Second part of the interview the personal trainer Guillermo Alvarado. In the first answer answer the question in the title
Personally, I consider that the training approach as a set of exercises destined to the work of specific muscles does not make sense .
From my point of view it is a simplistic approach that often comes from bodybuilding , for some a sport, but that no one will deny that Equipoise it has hardly evolved in the last 40 years. Toothbrushes have evolved more in this time.
It is true that, from my point of view, the analytical work of specific musculature such as, for example, hip rotators , can be interesting because of its role in stabilizing the entire lower body, not just the hip. It is decisive to choose movements where the transfer is optimized to the day to day or to the specific nature of a given sport . The same occurs with strategic musculature that affects the stability of other joints and that with basic movements may not receive sufficient stimulation.
Over time have your references changed as regards training?
Constantly . In fact it is important to talk about this because in Spain the figure of the referent or what I call “ influence ” is hardly taken into account . Unlike the USA, the figure of the training theorist has much more prominence here and less that of the coach who, thanks to experience, has been polishing a system that, seen from the outside, can teach us a few things.
There is an article by Mike Boyle that talks precisely about the importance of "copying" other coaches where in the first paragraph he proclaims himself "thief". In this sense, I cannot deny that I started with a great following of coaches like Poliquin but with the passage of time I have ended up leaning more towards the figures of Boyle, Cressey or Verstegen among coaches and Cook or Myers among physiotherapists.
In Spain, for example, I especially like the Tous approach although I am not a big fan of iso-commercial technology for the training of ordinary people who, after all, make up the bulk of our clients.
If you had to choose between 2 training devices, what would they be?
Clearly and without a doubt a rack with barbell and dumbbells and a cable system .
You have one of the best training blogs I've read in this country, would you like to spend more time writing things?

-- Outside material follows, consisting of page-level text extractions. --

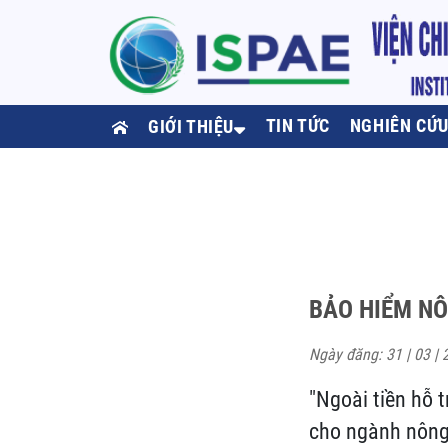
TIN TỨC
NGHIÊN CỨ
GIỚI THIỆU
BẢO HIỂM NÔ
Ngày đăng: 31 | 03 | 
"Ngoài tiền hỗ 
cho ngành nông 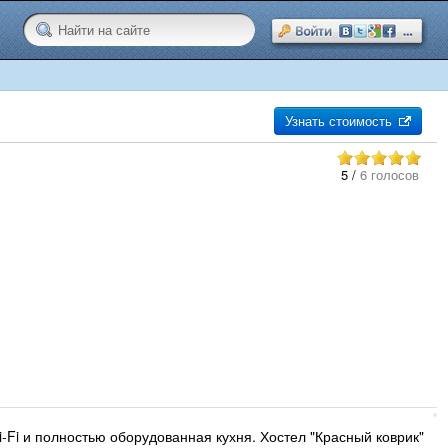
Узнать стоимость
5
/
6 голосов
i-Fi и полностью оборудованная кухня. Хостел "Красный коврик"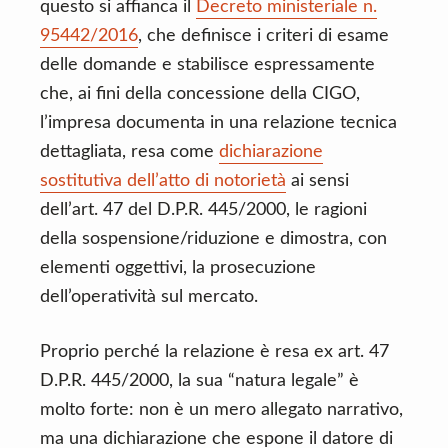
questo si affianca il
Decreto ministeriale n.
95442/2016
, che definisce i criteri di esame
delle domande e stabilisce espressamente
che, ai fini della concessione della CIGO,
l’impresa documenta in una relazione tecnica
dettagliata, resa come
dichiarazione
sostitutiva dell’atto di notorietà
ai sensi
dell’art. 47 del D.P.R. 445/2000, le ragioni
della sospensione/riduzione e dimostra, con
elementi oggettivi, la prosecuzione
dell’operatività sul mercato.
Proprio perché la relazione è resa ex art. 47
D.P.R. 445/2000, la sua “natura legale” è
molto forte: non è un mero allegato narrativo,
ma una dichiarazione che espone il datore di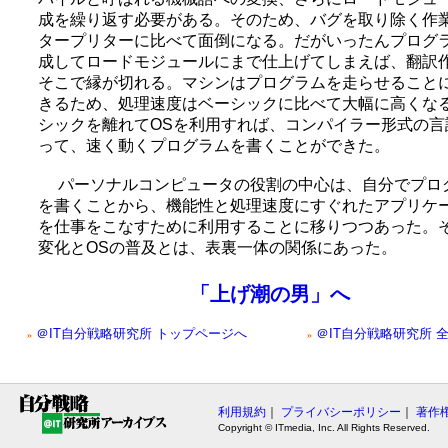
成を繰り返す必要がある。そのため、バグを取り除く作
タープリターに比べて面倒になる。だがいったんプログ
成してロードモジュールにまで仕上げてしまえば、翻訳
そこで縁が切れる。マシンはプログラムを走らせること
きるため、処理速度はベーシックに比べて大幅に高くな
シックを離れてOSを利用すれば、コンパイラー形式の言
って、速く動くプログラムを書くことができた。
パーソナルコンピュータの役割の中心は、自分でプロ
を書くことから、機能性と処理速度にすぐれたアプリケ
を仕事をこなすために利用することに移りつつあった。
変化とOSの普及とは、表裏一体の関係にあった。
「上げ潮の男」へ
＠IT自分戦略研究所 トップページへ
＠IT自分戦略研究所 
»
»
利用規約
｜
プライバシーポリシー
｜
著作
Copyright © ITmedia, Inc. All Rights Reserved.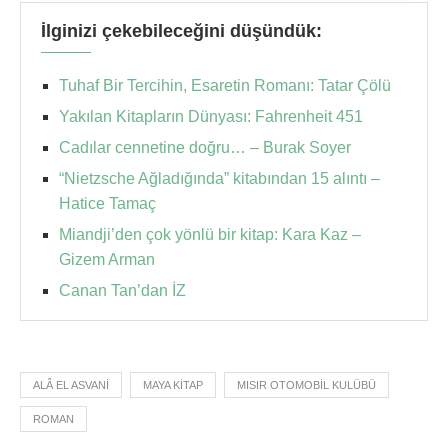
İlginizi çekebileceğini düşündük:
Tuhaf Bir Tercihin, Esaretin Romanı: Tatar Çölü
Yakılan Kitapların Dünyası: Fahrenheit 451
Cadılar cennetine doğru… – Burak Soyer
“Nietzsche Ağladığında” kitabından 15 alıntı –
Hatice Tamaç
Miandji’den çok yönlü bir kitap: Kara Kaz –
Gizem Arman
Canan Tan’dan İZ
ALÂ EL ASVANI
MAYA KITAP
MISIR OTOMOBIL KULÜBÜ
ROMAN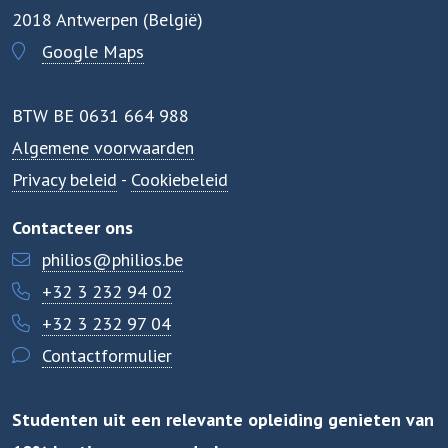
2018 Antwerpen (België)
Google Maps
BTW BE 0631 664 988
Algemene voorwaarden
Privacy beleid
-
Cookiebeleid
Contacteer ons
philios@philios.be
+32 3 232 94 02
+32 3 232 97 04
Contactformulier
Studenten uit een relevante opleiding genieten van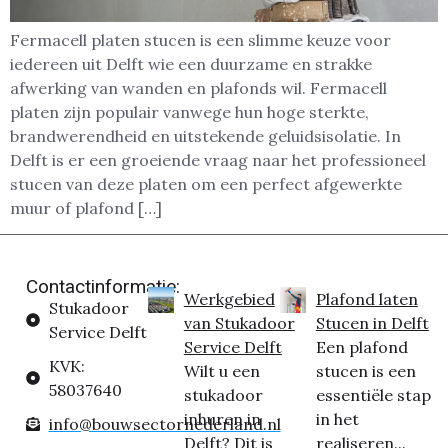
Fermacell platen stucen is een slimme keuze voor
iedereen uit Delft wie een duurzame en strakke
afwerking van wanden en plafonds wil. Fermacell
platen zijn populair vanwege hun hoge sterkte,
brandwerendheid en uitstekende geluidsisolatie. In
Delft is er een groeiende vraag naar het professioneel
stucen van deze platen om een perfect afgewerkte
muur of plafond […]
Contactinformatie:
Werkgebied
Plafond laten
Stukadoor
van Stukadoor
Stucen in Delft
Service Delft
Service Delft
Een plafond
KVK:
Wilt u een
stucen is een
58037640
stukadoor
essentiële stap
inhuren in
in het
info@bouwsectornederland.nl
Delft? Dit is
realiseren...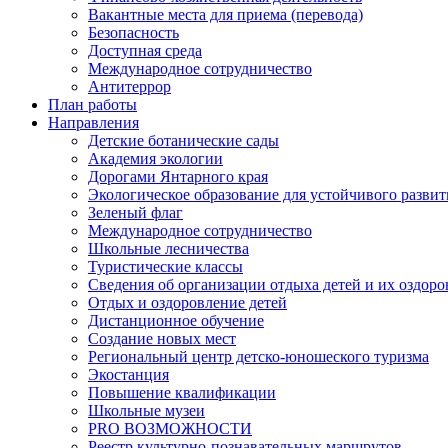
Вакантные места для приема (перевода)
Безопасность
Доступная среда
Международное сотрудничество
Антитеррор
План работы
Направления
Детские ботанические сады
Академия экологии
Дорогами Янтарного края
Экологическое образование для устойчивого развит
Зеленый флаг
Международное сотрудничество
Школьные лесничества
Туристические классы
Сведения об организации отдыха детей и их оздор
Отдых и оздоровление детей
Дистанционное обучение
Создание новых мест
Региональный центр детско-юношеского туризма
Экостанция
Повышение квалификации
Школьные музеи
PRO ВОЗМОЖНОСТИ
Реестр культурно-познавательных маршрутов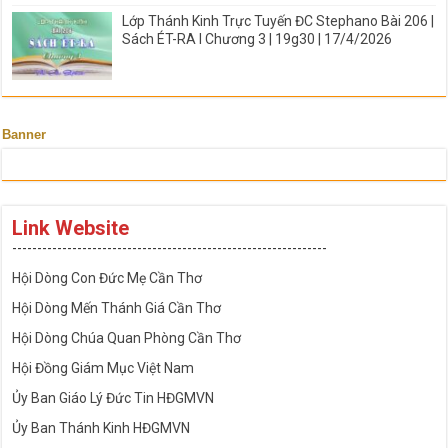
Lớp Thánh Kinh Trực Tuyến ĐC Stephano Bài 206 |
Sách ÉT-RA I Chương 3 | 19g30 | 17/4/2026
Banner
Link Website
---------------------------------------------------------------
Hội Dòng Con Đức Mẹ Cần Thơ
Hội Dòng Mến Thánh Giá Cần Thơ
Hội Dòng Chúa Quan Phòng Cần Thơ
Hội Đồng Giám Mục Việt Nam
Ủy Ban Giáo Lý Đức Tin HĐGMVN
Ủy Ban Thánh Kinh HĐGMVN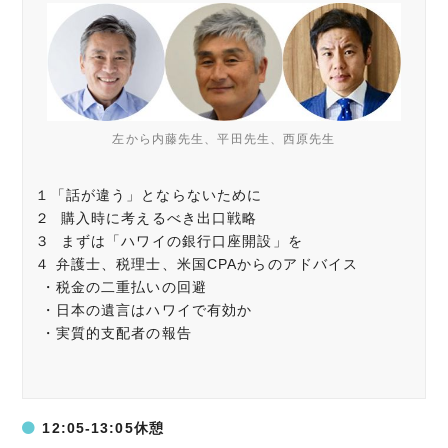
左から内藤先生、平田先生、西原先生
１「話が違う」とならないために
２ 購入時に考えるべき出口戦略
３ まずは「ハワイの銀行口座開設」を
４ 弁護士、税理士、米国CPAからのアドバイス
・税金の二重払いの回避
・日本の遺言はハワイで有効か
・実質的支配者の報告
12:05-13:05休憩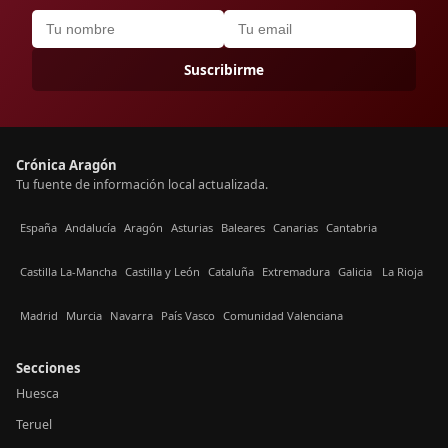
Suscribirme
Crónica Aragón
Tu fuente de información local actualizada.
España
Andalucía
Aragón
Asturias
Baleares
Canarias
Cantabria
Castilla La-Mancha
Castilla y León
Cataluña
Extremadura
Galicia
La Rioja
Madrid
Murcia
Navarra
País Vasco
Comunidad Valenciana
Secciones
Huesca
Teruel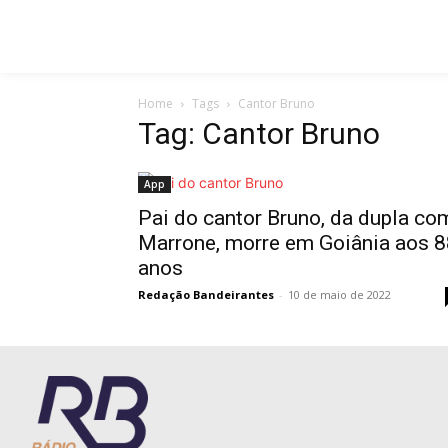
Home
Tags
Cantor Bruno
Tag: Cantor Bruno
App
Pai do cantor Bruno, da dupla co
Marrone, morre em Goiânia aos 8
anos
Redação Bandeirantes
-
10 de maio de 2022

My blog is the current point of a long relationship with the media . I started by submitting an article about my understanding of the training that someone who submitted to a physical change program called Body-for-Life had to follow to a magazine called " SportNutrition ". Hardly a year was published and it was published as a central article and on the cover of its latest issue.
From there I published several times in Muscle & Fitness and finally in 2003 I came to Men´s Health where they offered me a monthly column called "Ask your coach". He was 23 years old. Since then that column has become a monthly page in the training magazine and blog that you also mention for Men's Health.
The blogs naturally have the problem that require new content often short and easy to understand for the audience that will read. This is contradictory with solid and rigorous content, first because of the research time required to find the related scientific literature, and second, because in the world of physical conditioning, few absolute truths can be translated into "If you want this, do this other" to make it easy to understand.
Luckily, at least for the moment, it seems that I have found a way to make the contents interesting for both the amateur and the professional and that in turn works well enough that they continue to trust me and allow me to do it this way. . However, I must admit that it is increasingly difficult for me to maintain the level and continue to meet the expectations of those who have followed it for years.
If you had to choose 5 exercises to train your whole body, what would they be?
Push ups, isolateral row, diagonal press with bar on pivot landmine style, split squats (Bulgarian lunge), deadlift . Each of them with their respective regressions and progressions.
As for the dead weight, always alternating its isolateral version with the bilateral work with hex bar . I don't like the use of straight bars for deadlifts or the Romanian deadlift version with stretched knees.
For middle zone planks with their different regressions, progressions and variations and press pallof.